For the current year, the harvest for Rabi season is already completed, therefore the country has escaped from any major potential loss which could have occurred due the current locust swarming. Over the previous years as well, the conclusion of Rabi season prior to the Summer breeding season of locusts has helped the country from incurring major crop losses.
The locust swarms used to subside mostly by the Kharif season there by keeping the losses a minimum. However, with the potential size of the swarms increasing and favourable weather encouraging the breeding, it is yet to be seen if there would be any impact on the Kharif season.
Locust Warning Organization plays a key role in identifying & controlling locust invasion
The impact and damage of locusts swarming has gradually reduced over the years. As highlighted in this story earlier, there has been no instance of Locust plague since 1962 and no major locust upsurge was recorded since 1997. This success can be majorly attributed to the efforts put in by Locust Warning Organization (LWO) under the Ministry of Agriculture.
The origins of this organization can be traced back to the British Era, where in concerted efforts were made during 1930s to address the challenge posed by Locust invasions. This led to the establishment of Central Locust Bureau on 1930, a precursor to Locus Warning Organization, established in 1939.
In 1946, this was amalgamated into Directorate of Plant Protection Quarantine and Storage (PPQS) of Ministry of Agriculture. The Central Headquarters of LWO is located in Faridabad. Its Field headquarters, which handles the technical aspects and mentoring is located in Jodhpur, Rajasthan.
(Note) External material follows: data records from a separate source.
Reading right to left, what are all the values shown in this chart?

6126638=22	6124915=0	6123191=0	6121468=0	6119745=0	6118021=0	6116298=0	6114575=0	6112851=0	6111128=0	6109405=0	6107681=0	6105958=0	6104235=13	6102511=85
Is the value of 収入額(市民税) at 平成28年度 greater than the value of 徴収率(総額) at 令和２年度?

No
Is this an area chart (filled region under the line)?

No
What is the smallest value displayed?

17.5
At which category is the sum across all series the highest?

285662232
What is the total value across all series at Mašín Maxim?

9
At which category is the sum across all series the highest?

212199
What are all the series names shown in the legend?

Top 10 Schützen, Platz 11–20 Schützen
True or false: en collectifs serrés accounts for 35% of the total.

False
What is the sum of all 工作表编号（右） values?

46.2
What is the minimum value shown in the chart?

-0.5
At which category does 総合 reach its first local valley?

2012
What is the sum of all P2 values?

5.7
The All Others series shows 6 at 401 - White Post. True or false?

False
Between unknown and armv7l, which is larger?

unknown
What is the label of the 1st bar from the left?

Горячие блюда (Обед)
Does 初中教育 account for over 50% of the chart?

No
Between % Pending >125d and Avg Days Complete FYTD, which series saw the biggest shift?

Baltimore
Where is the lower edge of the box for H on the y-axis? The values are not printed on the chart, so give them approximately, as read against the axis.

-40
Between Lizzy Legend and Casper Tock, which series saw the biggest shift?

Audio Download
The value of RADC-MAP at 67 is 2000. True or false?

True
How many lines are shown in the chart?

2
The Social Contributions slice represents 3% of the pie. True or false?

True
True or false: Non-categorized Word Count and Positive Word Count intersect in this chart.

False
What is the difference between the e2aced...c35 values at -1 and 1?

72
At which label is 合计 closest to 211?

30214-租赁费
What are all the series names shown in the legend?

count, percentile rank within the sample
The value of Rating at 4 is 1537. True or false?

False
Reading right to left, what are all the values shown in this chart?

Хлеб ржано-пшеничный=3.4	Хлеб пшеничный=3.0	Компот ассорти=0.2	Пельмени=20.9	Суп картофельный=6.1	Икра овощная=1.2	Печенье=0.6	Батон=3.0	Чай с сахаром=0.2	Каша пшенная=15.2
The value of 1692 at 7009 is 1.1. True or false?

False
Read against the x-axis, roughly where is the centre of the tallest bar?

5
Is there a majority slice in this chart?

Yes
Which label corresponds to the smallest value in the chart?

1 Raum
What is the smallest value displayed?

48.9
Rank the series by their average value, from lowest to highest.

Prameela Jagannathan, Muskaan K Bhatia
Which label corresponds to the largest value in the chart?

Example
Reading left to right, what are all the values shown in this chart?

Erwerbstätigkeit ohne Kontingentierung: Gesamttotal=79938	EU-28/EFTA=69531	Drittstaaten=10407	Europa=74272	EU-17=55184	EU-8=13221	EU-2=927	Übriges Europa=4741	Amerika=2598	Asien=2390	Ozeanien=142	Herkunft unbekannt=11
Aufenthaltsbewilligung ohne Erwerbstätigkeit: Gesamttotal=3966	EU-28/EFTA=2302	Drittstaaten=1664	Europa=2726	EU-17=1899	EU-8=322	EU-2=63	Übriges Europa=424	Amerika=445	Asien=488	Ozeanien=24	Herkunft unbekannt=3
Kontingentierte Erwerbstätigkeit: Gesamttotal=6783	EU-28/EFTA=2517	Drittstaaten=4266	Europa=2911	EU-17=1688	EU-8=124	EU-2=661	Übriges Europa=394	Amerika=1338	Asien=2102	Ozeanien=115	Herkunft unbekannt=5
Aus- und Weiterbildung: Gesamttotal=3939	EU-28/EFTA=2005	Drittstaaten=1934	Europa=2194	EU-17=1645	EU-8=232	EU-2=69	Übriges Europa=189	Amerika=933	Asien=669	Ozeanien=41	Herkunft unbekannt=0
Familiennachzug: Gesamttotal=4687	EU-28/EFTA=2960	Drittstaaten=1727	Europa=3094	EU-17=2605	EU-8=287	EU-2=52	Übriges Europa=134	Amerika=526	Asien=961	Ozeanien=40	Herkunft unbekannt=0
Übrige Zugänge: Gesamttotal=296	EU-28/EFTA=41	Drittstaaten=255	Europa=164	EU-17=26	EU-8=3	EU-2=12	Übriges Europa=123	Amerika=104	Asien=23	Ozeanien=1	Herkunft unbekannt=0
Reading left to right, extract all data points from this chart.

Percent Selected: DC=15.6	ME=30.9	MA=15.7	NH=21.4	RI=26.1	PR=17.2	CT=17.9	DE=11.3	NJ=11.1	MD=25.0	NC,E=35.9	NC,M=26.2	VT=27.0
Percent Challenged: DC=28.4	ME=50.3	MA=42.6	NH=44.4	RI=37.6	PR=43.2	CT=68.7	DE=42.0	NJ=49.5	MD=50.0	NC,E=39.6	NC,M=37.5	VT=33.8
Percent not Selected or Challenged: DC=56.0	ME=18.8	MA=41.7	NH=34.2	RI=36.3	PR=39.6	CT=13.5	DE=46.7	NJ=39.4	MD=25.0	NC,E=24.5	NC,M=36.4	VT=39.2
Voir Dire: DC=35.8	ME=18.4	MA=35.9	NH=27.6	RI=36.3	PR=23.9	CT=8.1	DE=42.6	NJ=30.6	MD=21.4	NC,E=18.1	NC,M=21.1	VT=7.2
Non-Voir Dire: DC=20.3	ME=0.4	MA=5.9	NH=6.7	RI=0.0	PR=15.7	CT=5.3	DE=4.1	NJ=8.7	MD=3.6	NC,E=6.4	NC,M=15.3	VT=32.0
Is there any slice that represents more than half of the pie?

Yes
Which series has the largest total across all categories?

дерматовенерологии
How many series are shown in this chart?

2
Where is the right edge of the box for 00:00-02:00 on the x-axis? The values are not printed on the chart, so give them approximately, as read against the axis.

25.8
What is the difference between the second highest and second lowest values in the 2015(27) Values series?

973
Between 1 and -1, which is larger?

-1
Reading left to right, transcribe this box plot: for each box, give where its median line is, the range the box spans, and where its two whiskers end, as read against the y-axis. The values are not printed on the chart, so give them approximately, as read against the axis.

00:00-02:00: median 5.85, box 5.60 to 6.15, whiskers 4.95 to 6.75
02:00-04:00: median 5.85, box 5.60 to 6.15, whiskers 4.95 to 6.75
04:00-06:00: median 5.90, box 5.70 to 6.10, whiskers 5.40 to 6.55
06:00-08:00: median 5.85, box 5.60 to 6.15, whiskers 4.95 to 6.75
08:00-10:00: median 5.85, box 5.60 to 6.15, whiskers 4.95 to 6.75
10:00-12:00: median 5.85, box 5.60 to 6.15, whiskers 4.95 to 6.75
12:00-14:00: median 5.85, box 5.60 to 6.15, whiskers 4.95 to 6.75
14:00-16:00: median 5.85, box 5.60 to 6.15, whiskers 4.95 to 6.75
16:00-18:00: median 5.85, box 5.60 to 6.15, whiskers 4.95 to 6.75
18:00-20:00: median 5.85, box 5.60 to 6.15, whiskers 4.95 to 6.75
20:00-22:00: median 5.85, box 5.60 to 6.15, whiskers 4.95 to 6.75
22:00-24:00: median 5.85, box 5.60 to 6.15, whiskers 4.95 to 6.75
It has 10 Circle offices in different locations.
The main objective of LWO is to protect the standing crops and other vegetation from the damage caused by Desert Locusts.
The LWO performs various functions in line with these objectives.
The LWO runs its operation in line with the guidelines of Food & Agriculture Organization (FAO). The fortnightly bulletin published by LWO is key to understanding the current situation relating to locusts. Latest Locust Bulletin is issued for the period 1st -15th May, 2020.
Government takes cognizance of the Locust situation in India
Recent news reports suggest a wider spread over the last fortnight. As per a press release by Ministry of Agriculture on 27May 2020, the government confirmed that locust swarms have swept over North India and responsive action is initiated in affected areas in Rajasthan, Punjab, Gujarat and Madhya Pradesh.
It also stated that :
- 200 Locust Circle Offices are involved in conducting surveys and control operations.
- Locust control is undertaken in 21 districts of Rajasthan, 18 districts of Madhya Pradesh, 2 of Gujarat and one of Punjab covering 47,308 hectares.
- Incursions of locusts and hoppers into SDA were observed much earlier this year than the usual period of June-July.
- Apart from the current available equipment, the Ministry has approved the procurement of additional 60 sprayers from UK.
The press release also highlights the effort put in previous year i.e. 2019-20 in controlling the massive locust attack.
- 15 out of the approved 60 sprayers from UK to be procured within a fortnight
- Deployment of drones to spray on tall trees and inaccessible places
- Deployment of helicopters for Aerial spray
- Active swarms of immature locusts identified in – Barmer, Jodhpur, Nagaur, Bikaner, Suratgarh, Dausa districts (Rajasthan), Jhansi (Uttar Pradesh), Rewa, Morena, Betul, Khandwa (MP) , Nagpur and Amravati (Maharashtra).